"Hey, what about that one over there!" the guy said tenting your boxers.
This dude was way to comfortable in your skin.
"Oh, the Green Lantern costume is a good choice to show off that physique, but you can't wear boxers
underneath," the clerk said.
He strips readily in the store since he's already wearing a costume - even if it is a naked you. He put on
the flimsy green costume. It's practically see-through. Doesn't leave much to the imagination when he poses
in the mirror, but at least the mask obscures your face a bit. He chuckles and pulls the boxer shorts on and
adds the beer hat.
"Green Lantern Frat Boy," he explains.
"Well, every Green Lantern gets a set of these," says the Clerk handing him a ring, card with the Green
Lantern Oath and power Lantern.
"Cool, he says putting on the ring."
You wonder considering what the zipper did to you.

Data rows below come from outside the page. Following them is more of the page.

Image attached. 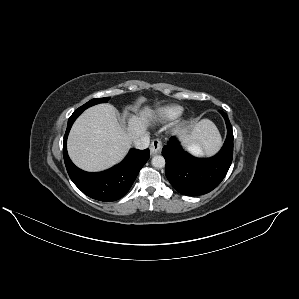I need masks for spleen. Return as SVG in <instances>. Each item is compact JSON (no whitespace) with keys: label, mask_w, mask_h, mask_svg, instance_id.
Segmentation results:
<instances>
[{"label":"spleen","mask_w":299,"mask_h":299,"mask_svg":"<svg viewBox=\"0 0 299 299\" xmlns=\"http://www.w3.org/2000/svg\"><path fill=\"white\" fill-rule=\"evenodd\" d=\"M206 123H208V125L215 127L213 123H211L210 121H205ZM196 153L200 154L202 151L200 148H197L196 150H194Z\"/></svg>","instance_id":"3e777b00"}]
</instances>
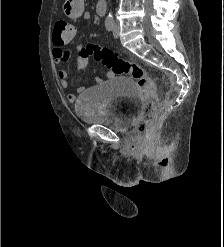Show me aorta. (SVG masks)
Returning <instances> with one entry per match:
<instances>
[{
    "instance_id": "762f6f07",
    "label": "aorta",
    "mask_w": 224,
    "mask_h": 247,
    "mask_svg": "<svg viewBox=\"0 0 224 247\" xmlns=\"http://www.w3.org/2000/svg\"><path fill=\"white\" fill-rule=\"evenodd\" d=\"M107 18H113L111 12H110V14H108Z\"/></svg>"
}]
</instances>
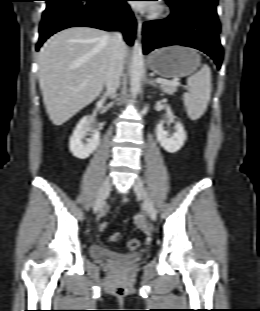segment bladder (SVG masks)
Returning a JSON list of instances; mask_svg holds the SVG:
<instances>
[{"instance_id": "obj_1", "label": "bladder", "mask_w": 260, "mask_h": 311, "mask_svg": "<svg viewBox=\"0 0 260 311\" xmlns=\"http://www.w3.org/2000/svg\"><path fill=\"white\" fill-rule=\"evenodd\" d=\"M89 252L94 260L101 262H113L120 259H125L128 261H138L141 258L140 254H132L126 256L120 255L115 251L101 245H91L89 248Z\"/></svg>"}]
</instances>
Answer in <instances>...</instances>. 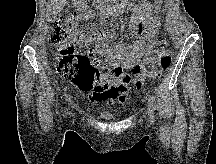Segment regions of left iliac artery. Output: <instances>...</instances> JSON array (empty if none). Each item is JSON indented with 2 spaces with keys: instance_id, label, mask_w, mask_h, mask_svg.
<instances>
[{
  "instance_id": "1",
  "label": "left iliac artery",
  "mask_w": 216,
  "mask_h": 164,
  "mask_svg": "<svg viewBox=\"0 0 216 164\" xmlns=\"http://www.w3.org/2000/svg\"><path fill=\"white\" fill-rule=\"evenodd\" d=\"M155 109H156V104L154 103V97L150 96V98H149V115L152 118V123H154V117H155L154 111H155Z\"/></svg>"
}]
</instances>
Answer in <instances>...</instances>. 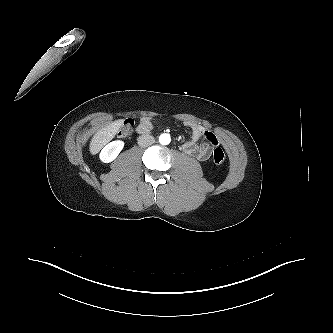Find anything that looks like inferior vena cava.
Wrapping results in <instances>:
<instances>
[{
	"instance_id": "obj_1",
	"label": "inferior vena cava",
	"mask_w": 333,
	"mask_h": 333,
	"mask_svg": "<svg viewBox=\"0 0 333 333\" xmlns=\"http://www.w3.org/2000/svg\"><path fill=\"white\" fill-rule=\"evenodd\" d=\"M155 142V139L151 135H142L138 138V145L140 147H148Z\"/></svg>"
}]
</instances>
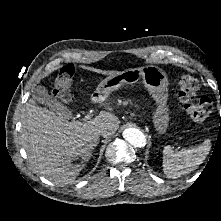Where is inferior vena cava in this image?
Returning <instances> with one entry per match:
<instances>
[{
    "mask_svg": "<svg viewBox=\"0 0 221 221\" xmlns=\"http://www.w3.org/2000/svg\"><path fill=\"white\" fill-rule=\"evenodd\" d=\"M106 133H107V132H106L105 130L101 129V130H99V131L97 132L96 136L98 137V136L102 135L103 137H105V136H106Z\"/></svg>",
    "mask_w": 221,
    "mask_h": 221,
    "instance_id": "1",
    "label": "inferior vena cava"
}]
</instances>
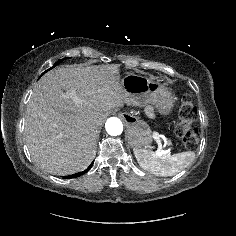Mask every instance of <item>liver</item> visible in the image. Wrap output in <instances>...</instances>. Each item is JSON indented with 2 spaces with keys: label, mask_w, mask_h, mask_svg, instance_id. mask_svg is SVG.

"So, you said this is an adult costume. Does that mean I can - uh, um?" the nerd may have your body, but he
cannot manage to say sex. You so want to berate him as a virgin.
"You can masturbate, have sex either as a top or bottom. There are openings in all the right places," the
clerk says knowingly with a wink. He adds, "You don't even have to take off the Green Lantern costume - after
all it's just made of light."
"Yeah, right. Cool."
The guys thoughts are starting to leak through to you. He plans to jack off on the way to your Frat's
Halloween party. No, he decides to wait. He's going to jack off in one of the frat boy's beds. He's getting
hard just thinking about one of your frat bros sleeping in his jack off goo. You find yourself agreeing with
your owner, it is hot. You hope its that arrogant Frat Prez, Mr. Pointy. He seems to get an image of the guy
from you. Nah, it's prolly all him after all he prolly knows Dylan aka Mr. Pointy, you tell yourself as he
scratches his and your ass before climbing on his beater bicycle and pedaling toward campus. It's a good 5
mile ride, and you're both sweaty when he stashes his bike in the bushes behind your frat house. Damn, you
should have told him to take your Beamer parked down the street from the store. Right the keys are in your
clothes with your ID still hanging in the store waiting for someone to choose as a costume.